On a weekend away with the neighbour small annoyances and a blindingly hot sun lead Mr. Meursault to kill a man. He never quite knows why he has done it. He explains to his lawyer that by nature his physical needs often distort his feelings. He accepts his fate of incarceration and the trial, understanding that this is the way society has to deal with him. In his cell, small pleasures such as seeing what tie the lawyer will be wearing, an old scrap of newspaper, and watching the sky change colour keep him from despair.
Mr. Meursault leads his life refusing to lie, to himself and to everybody else. Authority figures in the novel, particularly religious ones, are insulted, stressed and baffled by his attitude. Camus says in the afterword:
‘Meursault is not a reject, but a poor and naked man, in love with a sun that leaves no shadows. Far from lacking all sensibility, he is driven by a tenacious and therefore profound passion, the passion for an absolute and for truth. The truth is yet a negative one, a truth born of living and feeling, but without which no triumph over the self or over the world will ever be possible’.

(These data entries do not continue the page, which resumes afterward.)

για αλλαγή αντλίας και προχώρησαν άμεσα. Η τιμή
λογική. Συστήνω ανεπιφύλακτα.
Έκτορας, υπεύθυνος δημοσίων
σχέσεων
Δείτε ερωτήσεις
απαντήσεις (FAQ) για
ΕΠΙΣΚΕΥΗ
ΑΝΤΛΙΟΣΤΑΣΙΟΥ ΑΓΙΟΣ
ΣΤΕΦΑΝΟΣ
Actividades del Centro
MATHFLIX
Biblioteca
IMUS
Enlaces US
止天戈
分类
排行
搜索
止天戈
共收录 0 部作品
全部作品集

Camus believed that happiness was only possible through the truth, and acceptance of the absurd.
As a novel The Outsider is straightforward, with plain, clean prose. It is somewhat similar to reading Kafka, attempting to extrapolate the philosophical morsels from the narrator’s observations, speech and opinions – an absorbing and stimulating task. I would suggest having a look at The Myth of Sisyphus before reading The Outsider, or at least reading some background on Camus, his vision of the absurd, and existential philosophy.
Here are some samples of Albert Camus’ wisdom:
‘The society based on production is only productive, not creative.’
‘Those who lack the courage will always find a philosophy to justify it.’
‘Truth, like light, blinds. Falsehood, on the contrary, is a beautiful twilight that enhances every object.’